Despite these numbers, the proposal’s supporters may think voters will want to keep up with other states that have been raising taxes. Two of the main supporters, state senator Jason Lewis and state representative Jim O’Day, pointed out that California, New York, New Jersey, Vermont, Minnesota, and Oregon all have top tax rates at or above what the Massachusetts rate would be if the ballot initiative passed. “Even many red states have top marginal income tax rates well above our current 5 percent rate,” they argued.

It’s true that, despite its reputation as Taxachusetts, the state’s total tax bite is reasonable. A recent study by WalletHub ranking states by taxes as a percentage of personal income placed Massachusetts a modest 21st in terms of total burden. Voters have made it that way: in addition to their votes to lower income-tax rates, they passed, back in 1980, a cap on property taxes, Proposition 21/2, that limits those tax increases. The state’s property-tax bite is thus far more modest than surrounding northeastern states, all of which rank in the top ten in tax burden on homeowners.

Proponents of a tax increase have been persistent. Two years ago, a ballot initiative proposed to raise taxes by 4 percent on millionaires. The state’s supreme court, however, invalidated that effort, as the proposition had a dual purpose—to raise taxes and to create a dedicated spending stream on projects—and therefore violated the rules of the initiative process. The new ballot question contains different language that supporters hope will pass the court’s muster.

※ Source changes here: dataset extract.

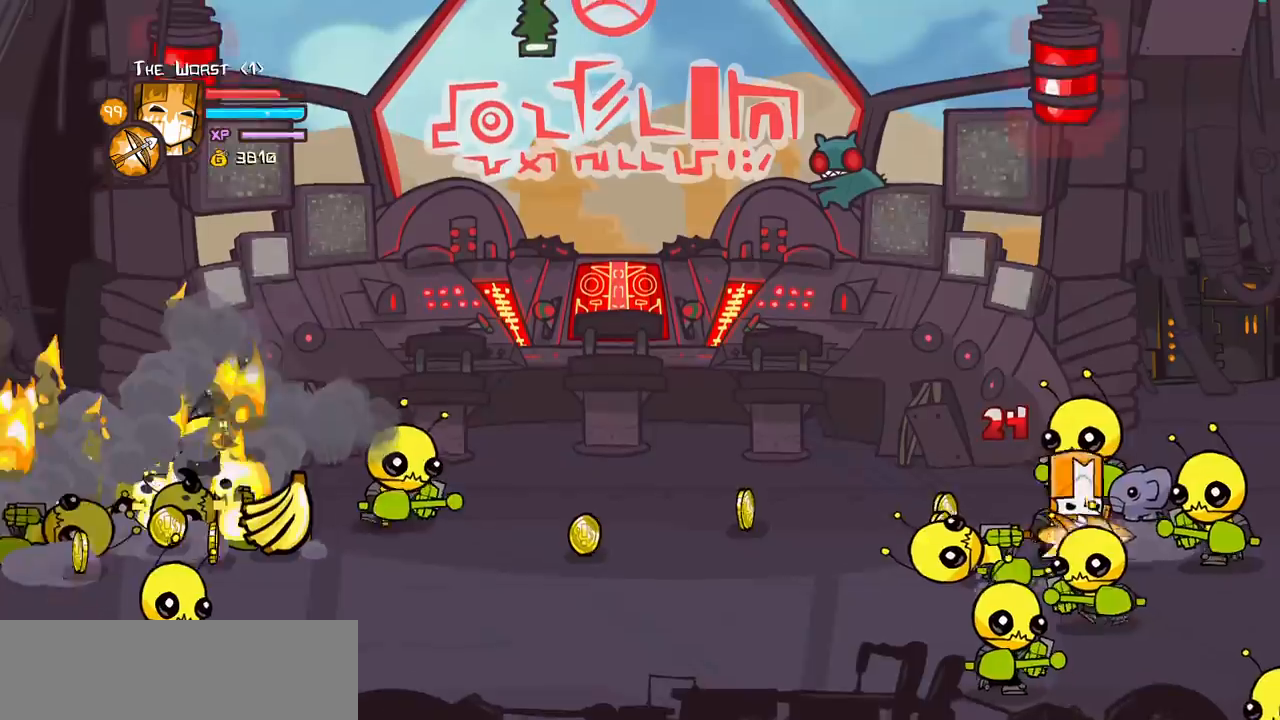
{"keys": ["left", "light"], "events": [[100, "up", "down"], [116, "light", "down"], [283, "right", "up"], [283, "up", "up"], [333, "left", "down"], [333, "light", "up"], [383, "light", "down"]]}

Though supporters, especially the teachers’ union and SEIU, are likely to spend heavily on the initiative, opponents can bank on opposition to it from the state’s popular Republican governor, Charlie Baker. Back in 2019, when supporters were first cooking up the latest tax-raising scheme, he said, “We have plenty of money and the ability to work within that framework to get things done.” Thanks to the federal stimulus and the quicker-than-expected recovery from lockdowns, Massachusetts has an even greater financial cushion right now. But Baker worries about whether the momentum of the state’s recovery will continue, or such a sharp tax increase will send businesses and investors elsewhere. “We have hundreds of thousands of people who are looking for work, and we actually don’t know exactly what the impact of the pandemic is going to be on how people think about where and how they work,” he said recently.

The proposed tax hike represents a new trend among increasingly left-leaning Democrats to seek tax increases on wealthier individuals not because they’re needed, but because advocates consider them “fairer.” New York, for instance, recently raised taxes on high-income earners even though the state is also swelling with cash, including some $12.5 billion in federal stimulus money. At the time, one of the state’s business leaders observed that the increase was “a political statement aimed at punishing the rich—not a reflection of economic need.”

Massachusetts legislators have taken the same approach. Let’s see if voters buy it.